SOURCE DATA section start

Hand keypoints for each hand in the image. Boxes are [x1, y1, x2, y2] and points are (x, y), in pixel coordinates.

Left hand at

SOURCE DATA section end
SOURCE DATA section start

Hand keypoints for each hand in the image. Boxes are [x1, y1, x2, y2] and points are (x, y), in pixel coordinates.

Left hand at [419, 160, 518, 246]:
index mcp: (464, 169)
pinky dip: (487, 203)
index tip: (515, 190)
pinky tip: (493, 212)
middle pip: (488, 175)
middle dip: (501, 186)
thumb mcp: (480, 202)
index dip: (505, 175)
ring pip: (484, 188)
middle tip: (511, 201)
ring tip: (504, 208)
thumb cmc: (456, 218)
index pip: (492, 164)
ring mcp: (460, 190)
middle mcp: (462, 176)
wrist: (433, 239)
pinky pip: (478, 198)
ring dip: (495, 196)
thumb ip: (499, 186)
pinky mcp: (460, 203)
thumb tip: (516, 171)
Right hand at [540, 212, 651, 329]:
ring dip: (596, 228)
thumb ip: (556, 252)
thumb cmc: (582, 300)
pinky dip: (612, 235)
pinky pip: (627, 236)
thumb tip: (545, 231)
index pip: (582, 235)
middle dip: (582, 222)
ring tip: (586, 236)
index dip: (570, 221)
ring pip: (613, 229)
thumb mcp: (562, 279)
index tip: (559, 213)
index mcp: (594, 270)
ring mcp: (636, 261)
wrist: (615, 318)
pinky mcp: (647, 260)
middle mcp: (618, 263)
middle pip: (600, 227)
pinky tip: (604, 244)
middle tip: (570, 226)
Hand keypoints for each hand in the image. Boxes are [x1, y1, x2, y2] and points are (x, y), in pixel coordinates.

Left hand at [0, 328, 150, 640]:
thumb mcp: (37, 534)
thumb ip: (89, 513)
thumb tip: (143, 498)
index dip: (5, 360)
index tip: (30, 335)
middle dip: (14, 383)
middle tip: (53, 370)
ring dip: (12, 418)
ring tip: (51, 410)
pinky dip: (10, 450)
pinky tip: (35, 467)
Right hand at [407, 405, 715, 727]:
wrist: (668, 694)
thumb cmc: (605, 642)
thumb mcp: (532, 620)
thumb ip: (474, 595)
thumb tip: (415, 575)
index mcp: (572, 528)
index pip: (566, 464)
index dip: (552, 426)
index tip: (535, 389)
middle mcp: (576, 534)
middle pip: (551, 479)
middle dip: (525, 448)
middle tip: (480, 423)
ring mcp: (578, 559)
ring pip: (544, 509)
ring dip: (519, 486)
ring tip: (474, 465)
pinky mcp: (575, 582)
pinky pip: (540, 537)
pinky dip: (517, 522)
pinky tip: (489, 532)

SOURCE DATA section end
SOURCE DATA section start

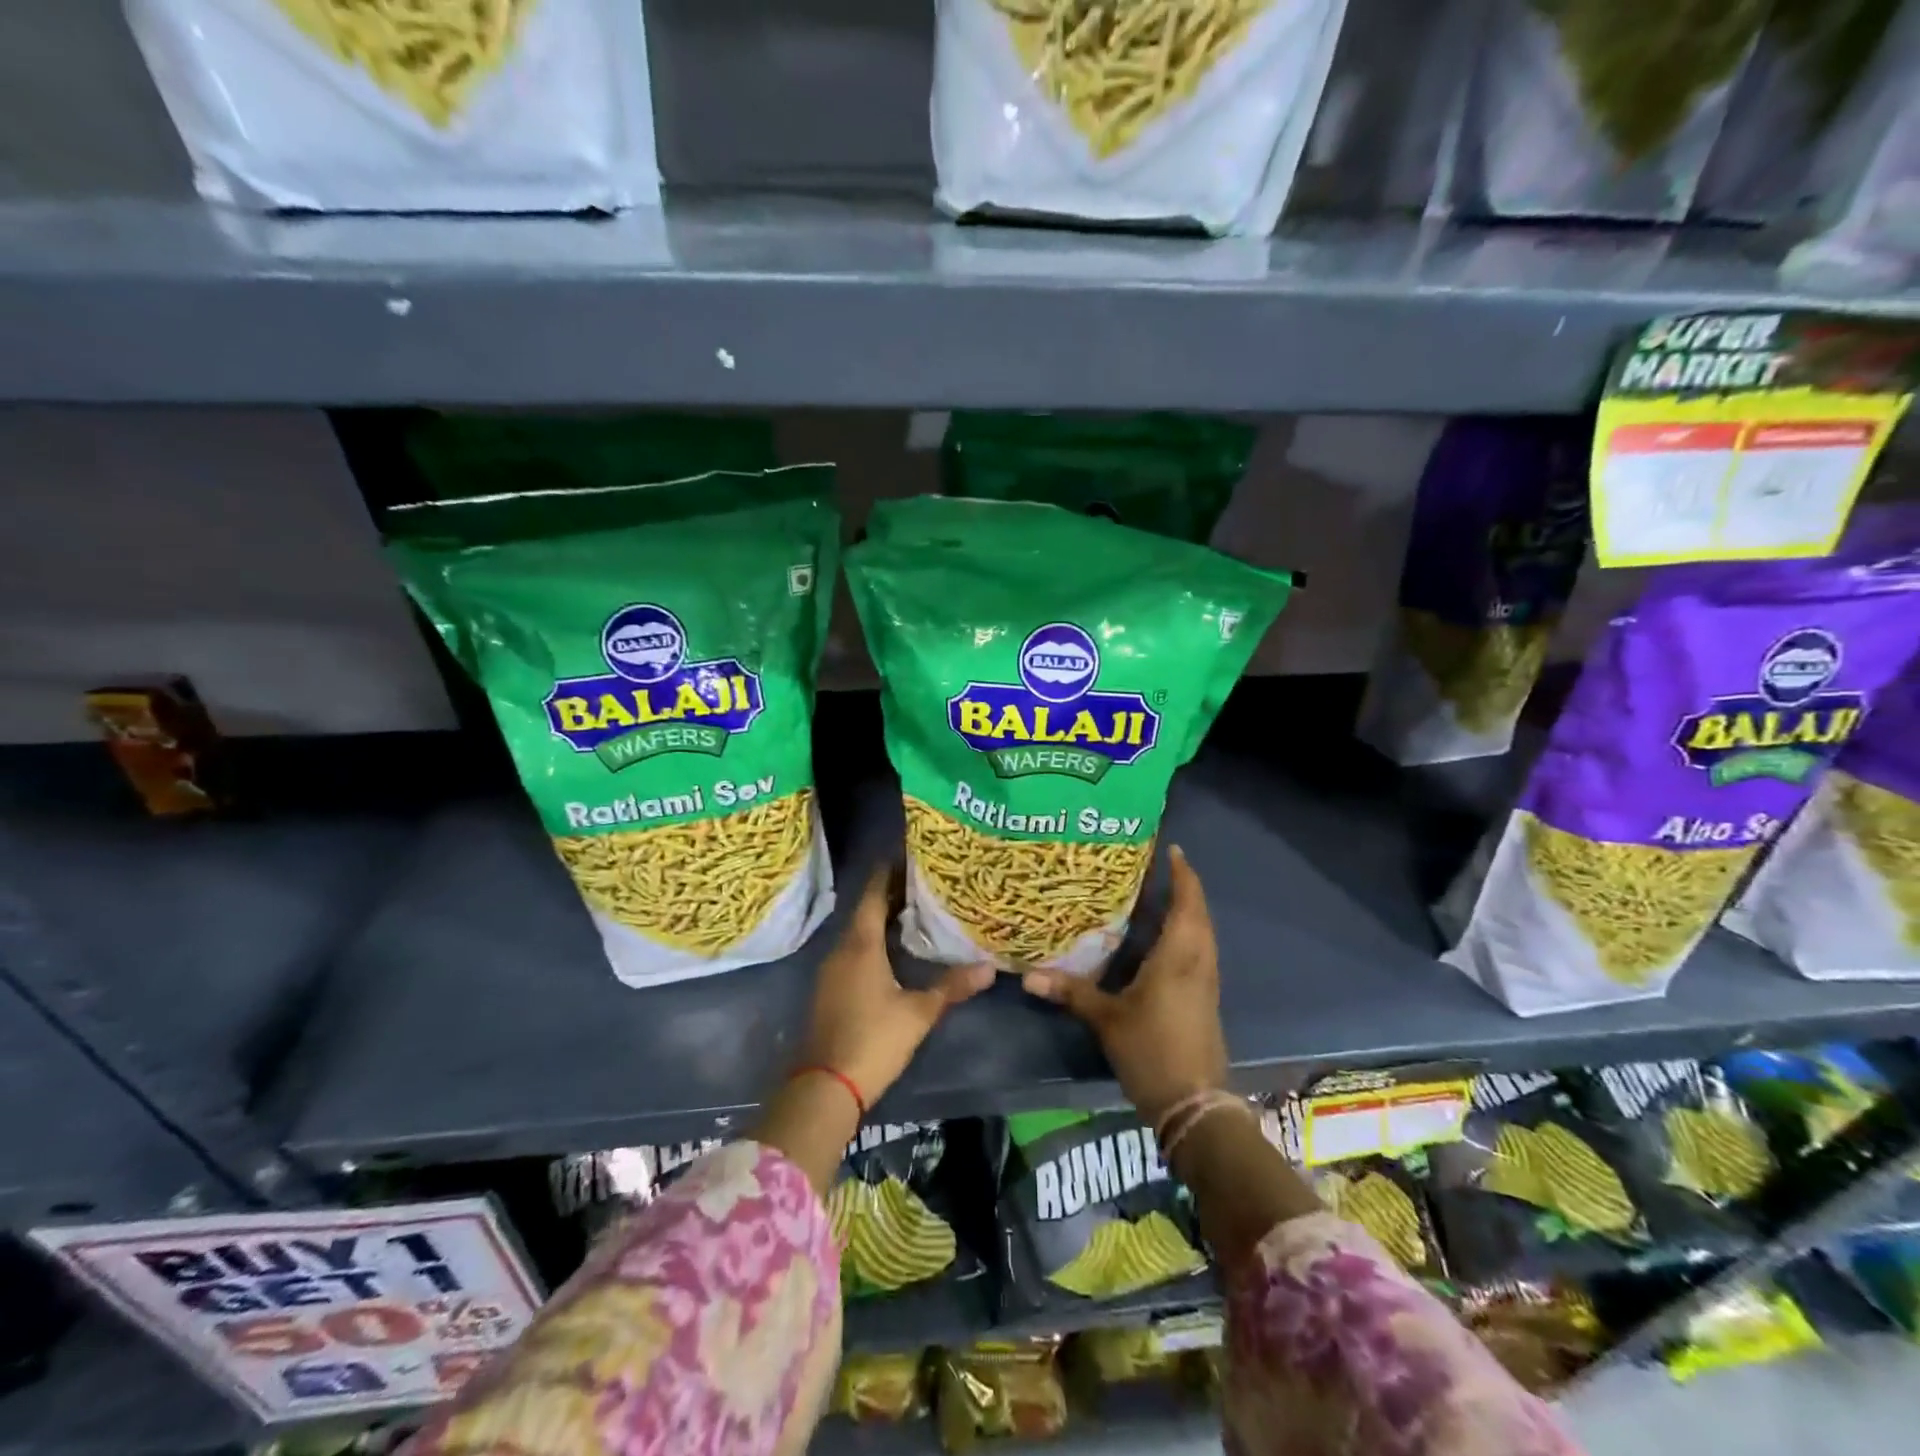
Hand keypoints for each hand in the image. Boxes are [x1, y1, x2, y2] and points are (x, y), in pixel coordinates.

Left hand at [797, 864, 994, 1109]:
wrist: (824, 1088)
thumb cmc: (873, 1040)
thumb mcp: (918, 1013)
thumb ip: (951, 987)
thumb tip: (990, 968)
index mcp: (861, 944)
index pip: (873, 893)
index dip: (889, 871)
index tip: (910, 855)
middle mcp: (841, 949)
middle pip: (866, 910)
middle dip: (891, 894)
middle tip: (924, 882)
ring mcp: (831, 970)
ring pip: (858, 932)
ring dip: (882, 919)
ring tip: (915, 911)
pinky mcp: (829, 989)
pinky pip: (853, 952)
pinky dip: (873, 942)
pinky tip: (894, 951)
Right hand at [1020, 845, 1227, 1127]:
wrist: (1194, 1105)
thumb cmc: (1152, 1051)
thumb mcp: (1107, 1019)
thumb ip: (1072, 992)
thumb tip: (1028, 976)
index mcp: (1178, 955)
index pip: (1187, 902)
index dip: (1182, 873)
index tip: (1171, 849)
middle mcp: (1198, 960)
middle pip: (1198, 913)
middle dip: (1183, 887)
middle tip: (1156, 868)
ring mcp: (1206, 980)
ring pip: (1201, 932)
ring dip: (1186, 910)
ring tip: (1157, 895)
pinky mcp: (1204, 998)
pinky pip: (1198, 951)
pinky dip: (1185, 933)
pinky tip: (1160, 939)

SOURCE DATA section end

Beginning at the line with "thumb ip: (474, 595)" and stopping after the line with "pinky tip: (489, 532)", please write out every line of the data above exactly and nothing else.

**THE COMPLETED TASK**
thumb ip: (474, 595)
thumb tip: (415, 575)
index mcp: (572, 528)
index pip: (566, 464)
index dip: (552, 426)
index tip: (535, 389)
middle mcp: (576, 534)
middle pip: (551, 479)
middle dip: (525, 448)
middle tip: (480, 423)
ring mcp: (578, 559)
ring pip: (544, 509)
ring dip: (519, 486)
ring tip: (474, 465)
pinky mcp: (575, 582)
pinky pip: (540, 537)
pinky dip: (517, 522)
pinky tip: (489, 532)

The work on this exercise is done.